Apparently, India will not. The women sent several cartons through private passengers flying to Delhi and Calcutta where contact was made with charitable organisations. But Indians come to Singapore to shop, and not many will spare a few kilos of their baggage allowance for charity. In any case, that was before the North India winter crisis. When that happened, two SCWO volunteers went to India's high commission to ask if it could arrange for free cargo on Air-India, Indian or Jet flights to Delhi. The officer they met promised help but called back to say none of the airlines was willing because of expected Customs trouble. India doesn't allow free import of old clothes for charity.
 
That's the inexplicable psychology of rules for you. For many years, a foreign tourist who flew to Bagdogra could get an Inner Line permit for Darjeeling and Sikkim on arrival, but foreign tourists who travelled cheap by train or bus had to get a permit beforehand. Another eccentricity emerged over Customs clearance when I returned home after a little over a year abroad. The very pleasant official politely explained that I needed a certificate from my employers abroad saying my services had been "terminated." I showed him my contract with the expiry date but that wouldn't do. My job had to be terminated. I e-mailed the dean of the university faculty where I had been teaching to explain the problem and he said laughingly he could give me a certificate saying I had been sacked "" if that's what Indian Customs meant by terminated "" but then I could sue the university for all manner of damages! The greatest absurdity is of pensioners having to turn up clutching certificates by gazetted officers testifying they are not dead.
 
The ban on free secondhand clothes falls into the same category. Yes, I know, officials will shake a sage head and murmur virtuously that someone might sell the old garments instead of distributing them free.
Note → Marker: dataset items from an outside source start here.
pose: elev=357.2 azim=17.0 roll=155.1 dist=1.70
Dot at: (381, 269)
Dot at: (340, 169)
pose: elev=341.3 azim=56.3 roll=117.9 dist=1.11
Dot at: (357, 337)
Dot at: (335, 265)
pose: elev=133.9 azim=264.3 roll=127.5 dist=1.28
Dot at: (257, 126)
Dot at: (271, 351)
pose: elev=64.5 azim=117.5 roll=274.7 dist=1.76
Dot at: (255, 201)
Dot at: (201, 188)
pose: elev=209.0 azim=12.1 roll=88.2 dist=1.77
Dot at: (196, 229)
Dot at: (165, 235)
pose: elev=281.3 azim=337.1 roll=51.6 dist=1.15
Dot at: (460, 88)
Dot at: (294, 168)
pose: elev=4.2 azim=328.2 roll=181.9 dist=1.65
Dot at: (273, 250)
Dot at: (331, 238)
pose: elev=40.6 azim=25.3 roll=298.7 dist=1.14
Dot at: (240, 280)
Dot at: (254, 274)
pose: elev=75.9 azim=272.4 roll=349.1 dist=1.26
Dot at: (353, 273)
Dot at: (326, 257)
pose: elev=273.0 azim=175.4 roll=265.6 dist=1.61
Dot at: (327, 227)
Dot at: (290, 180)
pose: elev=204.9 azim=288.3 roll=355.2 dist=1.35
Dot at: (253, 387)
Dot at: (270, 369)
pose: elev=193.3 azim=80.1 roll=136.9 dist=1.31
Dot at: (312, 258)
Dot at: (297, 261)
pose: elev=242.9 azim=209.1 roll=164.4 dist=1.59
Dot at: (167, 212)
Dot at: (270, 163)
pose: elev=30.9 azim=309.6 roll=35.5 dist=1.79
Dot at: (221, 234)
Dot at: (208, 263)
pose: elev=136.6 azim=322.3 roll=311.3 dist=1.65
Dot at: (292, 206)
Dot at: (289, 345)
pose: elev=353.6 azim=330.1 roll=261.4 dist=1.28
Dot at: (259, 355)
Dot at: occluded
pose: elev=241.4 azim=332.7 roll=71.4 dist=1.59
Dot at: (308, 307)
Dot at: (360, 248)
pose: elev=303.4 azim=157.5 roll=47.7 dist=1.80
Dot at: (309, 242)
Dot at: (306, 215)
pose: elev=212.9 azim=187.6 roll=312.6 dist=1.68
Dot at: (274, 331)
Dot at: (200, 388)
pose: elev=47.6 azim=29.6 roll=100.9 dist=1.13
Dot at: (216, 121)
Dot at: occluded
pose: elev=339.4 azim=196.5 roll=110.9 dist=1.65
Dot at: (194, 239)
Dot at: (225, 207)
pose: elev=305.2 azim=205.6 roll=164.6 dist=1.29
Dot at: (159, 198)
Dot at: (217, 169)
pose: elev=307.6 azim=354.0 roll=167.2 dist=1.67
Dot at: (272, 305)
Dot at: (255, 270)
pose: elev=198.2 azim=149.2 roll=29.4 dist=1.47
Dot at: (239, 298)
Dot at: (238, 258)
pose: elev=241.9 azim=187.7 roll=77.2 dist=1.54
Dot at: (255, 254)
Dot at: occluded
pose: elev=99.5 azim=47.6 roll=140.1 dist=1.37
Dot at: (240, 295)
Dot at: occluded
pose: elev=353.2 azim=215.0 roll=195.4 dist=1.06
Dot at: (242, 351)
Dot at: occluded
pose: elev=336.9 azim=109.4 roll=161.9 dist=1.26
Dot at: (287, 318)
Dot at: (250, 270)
That would certainly make me very sorry for the deprived poor suffering the cold, but I still wouldn't begrudge the seller the little profit he might make. However, I would ask why an all-powerful government can't institute effective checks at the receiving end to ensure gifts are not abused. A blanket ban is like curing a headache with decapitation. But while I labour the point, people in chilly Punjab and Uttar Pradesh are shivering because bureaucratic pig-headedness won't allow boxes of warm garments waiting here, all neatly packed at SCWO's New2U Thrift Shop, to be sent to them for free.